The global engineer

Our travel columnist questions the reliability of phrasebook technology.

Que? Pardon? What? Sorry, I didn't quite get that. Could you say it a little more slowly, please? I'm sorry, I don't understand.

Trespassing into terra lingua incognita can be terrifying. It can reduce the most competent manager to a blithering wreck. Phrasebooks are the instruments designed to ease that anxiety and untie the knotted tongue. But thumbing through their tiny pages is often less than fruitful. How often have you stared blankly at an item on a foreign menu, not knowing whether it was pig's trotter, ox cheek or chicken leg? The hovering waiter, increasingly impatient, makes a recommendation as you desperately attempt to find a faithful translation in your phrasebook's 'Eating Out' section.

Recognising this linguistic dilemma, a Collins phrasebook has even included the useful sentence: "Wait, I am looking for the phrase in this book".

Now you no longer need to turn the pages to find the word you're looking for. Your BlackBerry can become your language teacher; just download 'HNHSoft Spain2Go Talking Phrase Book', and you can not only read, but hear the phrase you need.

Lastminute.com provides a different solution to being lost for words. Together with software developer CoolGorilla, they market an application that turns your mobile phone into a translation device. Lastminute also supplies free phrasebooks for your iPod.

With sound, you don't have to decipher the hieroglyphic-style phonetics in your mini-disctionary. Sander Munstermann, inventor of mobile-phone phrasebook 'XS2TheWorld', says, "Even if we can find the words we need in a phrase book, trying to ask where the nearest cash machine is in Mandarin is beyond most of us. The ability of the mobile to speak clearly for you has shown amazing results. People warm to you. It becomes a point of interest, and communicating and getting what you want becomes much simpler."

Plan ahead

But these new digital phrasebooks need pre-planning. If you're diverted from Madrid to Morocco at the last minute, then Spain2Go on your BlackBerry won't be of much help. With iLingo, downloadable onto your iPod, you can order a package with up to four different languages (although you can't access them all at once).

Skype has developed a more personal service that works not just in a handful of European languages but in over 150, including Arabic, Bosnian, Mandarin and Tagalog. Using a Language Line Services live interpreter, Skype provides a pay-as-you-go instant service at any time, anywhere in the world. It employs Voxeo's voice platform to automate the process of transferring the call from Skype to Language Line Services, making it as instantaneous as possible.

But relying on such technology misrepresents what phrase books are for. Unlike a dictionary, they are neither literal nor impartial. With this literal approach, it's easy to get lost in translation.

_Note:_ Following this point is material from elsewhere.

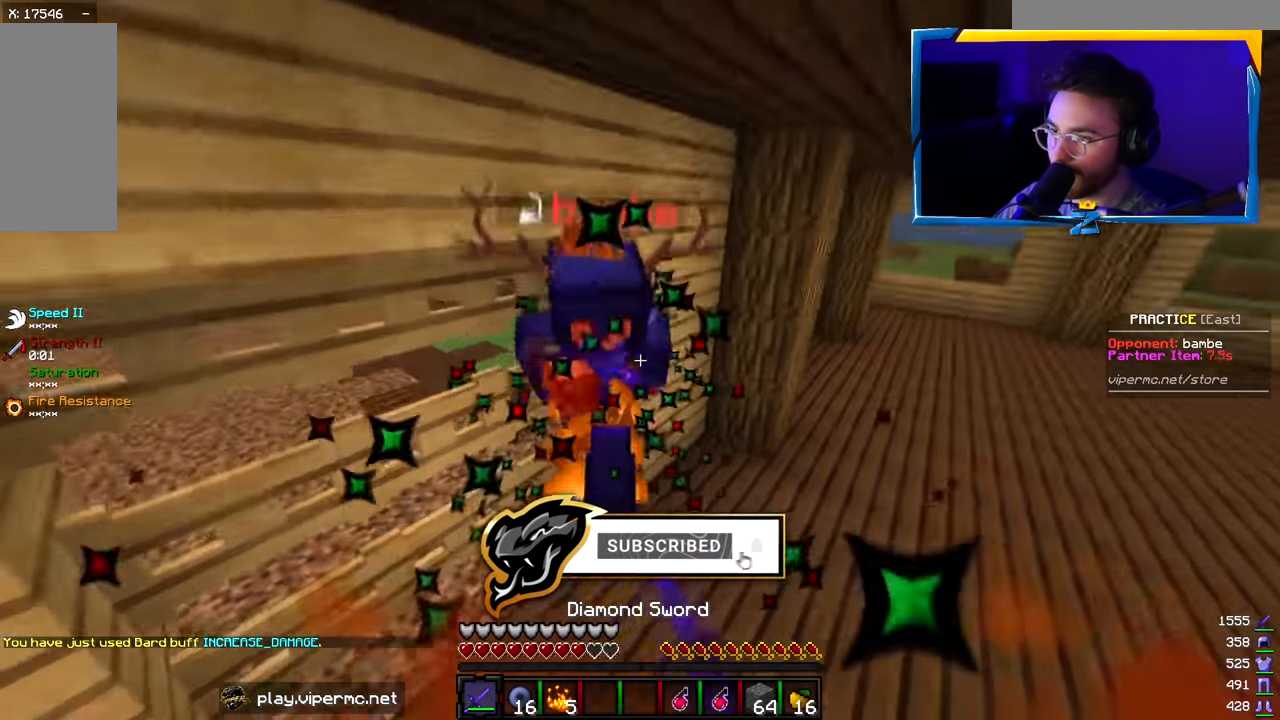
{"keys": ["w"], "mouse": ["left"], "events": [[117, "d", "up"]]}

The phrase "out of sight, out of mind" in an EU report was translated into the many community tongues as "invisible lunatic".

Historically, phrasebooks, unlike dictionaries, aren't about translating a string of words. Ever since they were first pulled out of a traveller's pocket, they have conveyed more than mere language. In a phrasebook, the script is already written, the conversation had. For the early travellers, their main purpose was to enable an Englishman abroad to exhibit his superiority. The phrases offered were often in the form of commands. "Fetch me some water" was one of the most common entries in early 20th century editions. The presumptions of 'Routledge's Colloquial Spanish' were typical:

"Why is he poor?

Because he doesn't work.

Why doesn't he work?

Because he is lazy.

Is his father also lazy?

Yes, he is lazy.

Is his mother also lazy?

Yes, but no so lazy as his father."

So how does this new technology capture modern day linguistic nuances? It doesn't. Although present-day digital publishers are striving to make the phrasebook an acceptable piece of luggage in the briefcase as well as the backpack, they still stick to stock phrases. Some of the most popular in today's editions are about eating and flirting - as if these were the two major activities travellers undertake. The business sections are, in contrast, lamentably small. I have yet to discover a digital phrasebook aimed specifically at business travellers.

Of course, by the time this column is published it will probably have been invented, and my words will be out of date. Last month's column - about the biggest plane, ship and hotel in the world - is sadly already overtaken by gargantuan advances. In May, the world's biggest hotel was the First World Hotel in the Genting Highlands of Malaysia, with 6,118 rooms and 34 check-in counters to process guests. Now the 50-storey Palazzo Resort Hotel has just opened, extending the existing Venetian on Las Vegas's Strip to 7,000 suites and with a banqueting hall that seats 10,000 diners. It also boasts of being the first hotel in the world to have its own department store.

So perhaps we need some more phrases in the digital phrase book? "Can I take a car to my table?", "Will it take long to jog to the swimming pool?" "How many miles is it to the restroom?"

Entender? Verstehen? Capisce? Bravo!